I don't mind turning this topic into an etymology lesson. The Spanish word for olive is "aceituna," which is a word that has its root in the Arabic word for "olive." Blame the moors and their influence on the Spaniards. In Portuguese, the word for olive is also azeitona, but they use "óleo" for oil. The connection between olive trees, their fruit and oil is obviously clear. Romance languages have frequently borrowed words from not only other Indo-European languages, but also from Arabic. For example, admiral, alcohol, algebra, camel, carat, cotton, influenza, lemon, monsoon, orange, Scirocco, sugar, typhoon and zero, to just name a few, are all words that are derived from Arab words.
At 52 I'm probably one of the luckiest guys around. Eat embarasing amounts of bacon, butter saturated baked potato, biscuits dripping with butter, and on and on. two weeks ago had blood work done by excellent cardiologist and am within two points of perfect "good: fat level and about five points over average excellent "bad" fat level! Only past heart problems related to nicotene (off smokes since last Thanksgiving" and stress (still gotta make a living, oh well).

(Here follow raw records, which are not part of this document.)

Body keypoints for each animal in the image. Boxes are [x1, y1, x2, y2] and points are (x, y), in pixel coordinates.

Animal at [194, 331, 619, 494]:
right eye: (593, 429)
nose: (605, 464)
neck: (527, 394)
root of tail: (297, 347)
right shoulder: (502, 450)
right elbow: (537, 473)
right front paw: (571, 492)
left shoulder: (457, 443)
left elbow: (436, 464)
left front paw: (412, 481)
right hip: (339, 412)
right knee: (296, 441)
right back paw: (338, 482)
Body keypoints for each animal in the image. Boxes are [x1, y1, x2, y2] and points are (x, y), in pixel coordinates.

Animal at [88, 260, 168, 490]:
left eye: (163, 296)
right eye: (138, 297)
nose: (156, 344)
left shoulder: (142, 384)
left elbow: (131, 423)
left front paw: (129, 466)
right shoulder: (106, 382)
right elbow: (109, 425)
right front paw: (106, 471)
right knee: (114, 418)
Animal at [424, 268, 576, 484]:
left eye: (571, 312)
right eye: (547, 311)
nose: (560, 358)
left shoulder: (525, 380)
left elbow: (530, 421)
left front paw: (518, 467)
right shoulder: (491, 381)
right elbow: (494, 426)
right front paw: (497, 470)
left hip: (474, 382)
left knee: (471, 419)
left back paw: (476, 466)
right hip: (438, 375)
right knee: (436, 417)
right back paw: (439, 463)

Bob
I think the myth is very slowly dieing about fat intake and instant death. [Smile] Studies are showing simple carb intake and the body's ability to make enough of it's own nasty compounds may finish you off more rapidly than a teaspoon of tropical oil. This is not a prescription to eat "embarasing (sic) amounts of bacon" - just to say fat paranoia should not rule your life. Mori - sounds about right. I think the new info might be: Use the correct oil for the circumstance, don't chug palm oil or deep fry in flax oil and the freshness of certain oils might effect you more than the double bond count between oils. I love your grasp of languages. Good stuff - believe or not I'm so used to thinking food things in Italian I had forgotten the Spanish word for the olive itself!
One of the most healthy oils out there is Rice Bran Oil which has high oxidation stability factor as well as lowering 40% more cholestrol than Olive oil due to it being orazynol rich.

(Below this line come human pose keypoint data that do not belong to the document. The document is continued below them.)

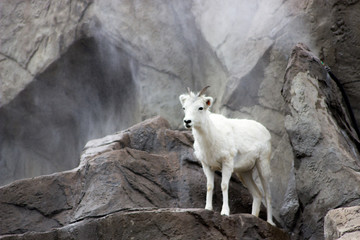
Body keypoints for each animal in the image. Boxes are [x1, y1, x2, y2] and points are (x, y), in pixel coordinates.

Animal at [179, 86, 274, 225]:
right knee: (257, 194)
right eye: (184, 108)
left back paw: (270, 222)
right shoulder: (207, 165)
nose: (187, 121)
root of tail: (265, 131)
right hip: (244, 173)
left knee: (267, 193)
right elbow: (210, 186)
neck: (211, 140)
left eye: (200, 107)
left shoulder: (227, 163)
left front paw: (224, 212)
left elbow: (224, 185)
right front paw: (208, 208)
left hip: (263, 164)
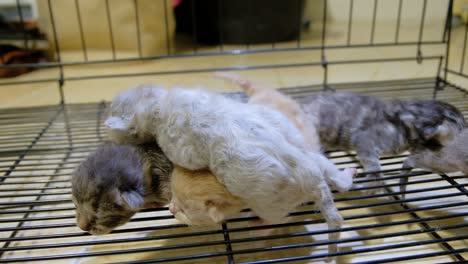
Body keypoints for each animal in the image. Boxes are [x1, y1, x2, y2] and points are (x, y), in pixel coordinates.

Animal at [105, 86, 354, 254]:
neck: (160, 102)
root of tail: (314, 180)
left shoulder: (179, 146)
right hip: (315, 158)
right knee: (337, 179)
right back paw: (349, 175)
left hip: (270, 203)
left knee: (278, 219)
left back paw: (258, 226)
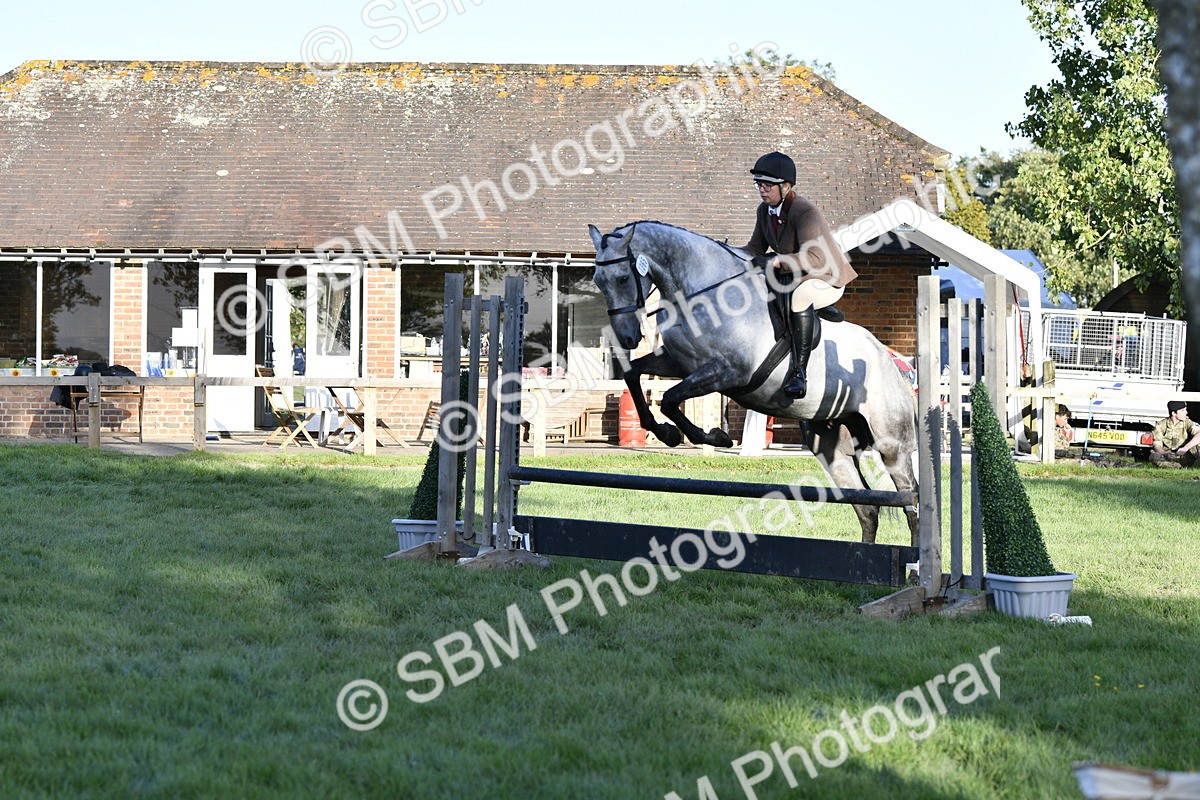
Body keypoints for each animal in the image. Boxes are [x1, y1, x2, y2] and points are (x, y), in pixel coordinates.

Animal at [587, 220, 919, 546]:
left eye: (622, 279)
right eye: (598, 281)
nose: (627, 338)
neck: (699, 293)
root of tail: (893, 363)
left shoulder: (730, 372)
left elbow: (669, 399)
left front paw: (712, 437)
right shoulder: (679, 363)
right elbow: (634, 376)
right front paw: (668, 432)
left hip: (892, 445)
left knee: (911, 501)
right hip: (831, 447)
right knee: (868, 508)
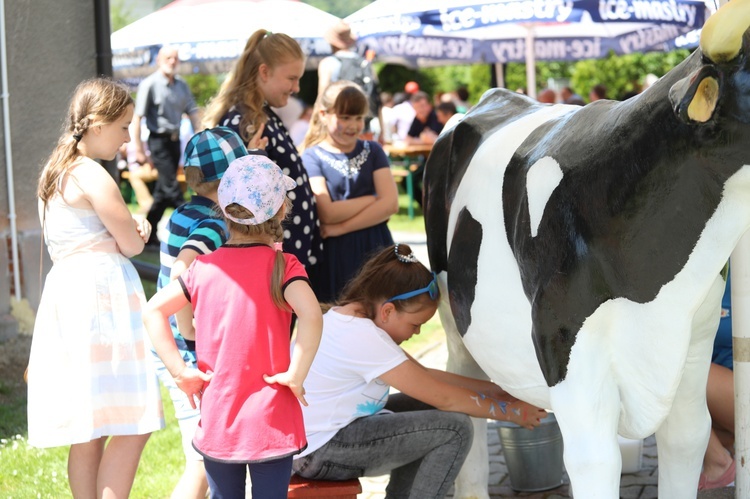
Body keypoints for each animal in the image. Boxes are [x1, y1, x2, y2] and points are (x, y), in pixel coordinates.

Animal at [428, 1, 750, 498]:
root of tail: (499, 96)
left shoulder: (696, 327)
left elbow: (688, 435)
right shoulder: (562, 337)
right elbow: (595, 459)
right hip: (453, 316)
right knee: (465, 395)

Increasingly poly oils are coming under the spotlight as ptoentially causing issues. Pork fat is the better of a lot of the animal fats. Hydrogenated is bad.
I'll have to see where I can find rice bran oil. I suppose it has a neutral flavor? Mmmm, pork! [Smile]

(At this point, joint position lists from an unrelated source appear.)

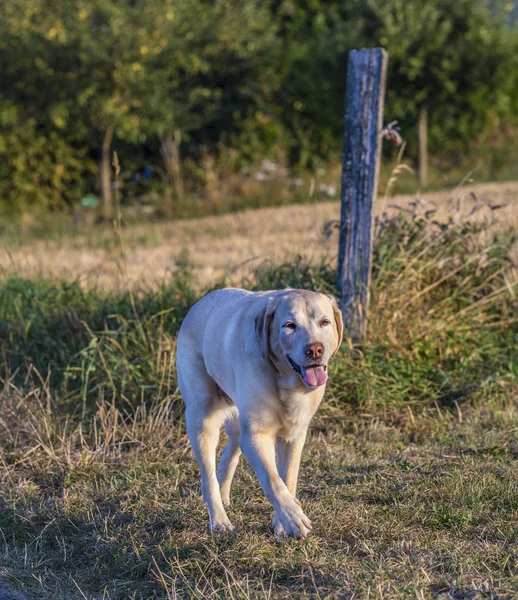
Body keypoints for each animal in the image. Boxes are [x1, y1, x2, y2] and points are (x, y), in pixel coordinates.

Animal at [177, 288, 344, 540]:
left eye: (325, 322)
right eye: (289, 325)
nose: (315, 350)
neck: (285, 382)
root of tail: (198, 303)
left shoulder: (294, 436)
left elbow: (288, 479)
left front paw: (283, 523)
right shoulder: (257, 436)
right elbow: (273, 481)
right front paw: (294, 519)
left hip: (237, 421)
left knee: (230, 452)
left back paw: (224, 495)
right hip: (202, 419)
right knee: (208, 479)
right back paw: (219, 520)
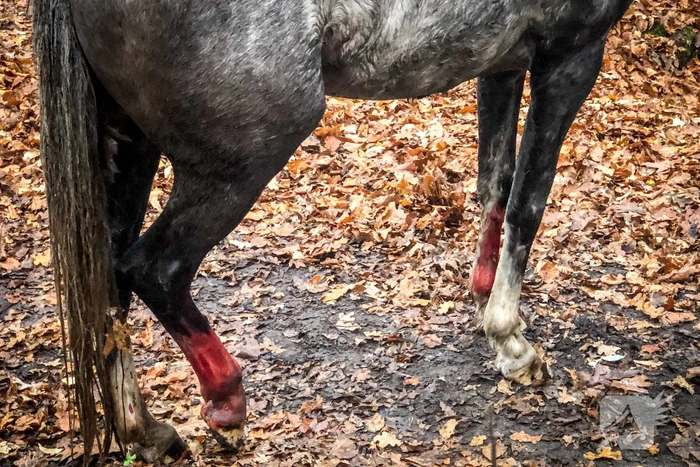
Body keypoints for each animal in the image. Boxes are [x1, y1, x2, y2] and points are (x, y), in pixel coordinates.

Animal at [32, 0, 634, 461]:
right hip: (244, 158)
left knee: (107, 281)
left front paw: (485, 292)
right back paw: (227, 402)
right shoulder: (570, 55)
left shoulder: (503, 61)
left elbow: (497, 180)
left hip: (129, 139)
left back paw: (146, 432)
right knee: (153, 269)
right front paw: (512, 343)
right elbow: (528, 203)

If you use olive oil for most cooking, it's probably the healthiest alternative for most people that is readily available in the local US grocery store. Some of the alternatives might be healthier in certain ways, but you might have to hunt in weird places to find them and then pay through the nose. For example, grapeseed oil has been labeled as an extremely healthy oil, but the only ready source I know of is Watkins mail or Internet order. By the same token, some upmarket grocery stores here carry walnut and other nut/seed oils, but they cost $$$. With nut oils, you must also worry about the food allergy issue that increasing numbers of people "seem" to have. [Roll Eyes] (Excuse my cynical Graemlin, but on that issue I have a certain amount of skepticism.) Rice bran oil? On my next trip to the Asian grocery that is 80 miles away in Virginia Beach I might have to look for it, but you see the issue I refer to. Olive oil isn't suitable for everything, especially baking most foods or deep frying, but it's a good all-purpose oil. Watch using extra virgin for frying, Moribundman, as it smokes and burns much easier than normal grades. Save the extra virgin for salads.
I love your grasp of languages.
I wish I were a better typist. [Wink]
Watch using extra virgin for frying, Moribundman, as it smokes and burns much easier than normal grades. Save the extra virgin for salads.
For at least the the past decade I have used safflower oil for frying. I can't stand the taste of olive oil on fried stuff. I also don't cremate my food. I use very little oil anyway. Maybe 1/2 a teaspoon for a medium size pan.
Moribundman, Check out www.ricela.com for more info on Rice Bran Oil and how it compares to other, been using it for the last 8 years, its totally odorless and has no after taste so it lends itself nicely to any kind of cooking, safflower oil is very popular here but personally never could stand the taste of it.
I find safflower to be comparatively neutral. Usually only highly refined oils can be totally neutral. If rice bran oil is more neutral that safflower oil, great. I'll go hunting for it this weekend!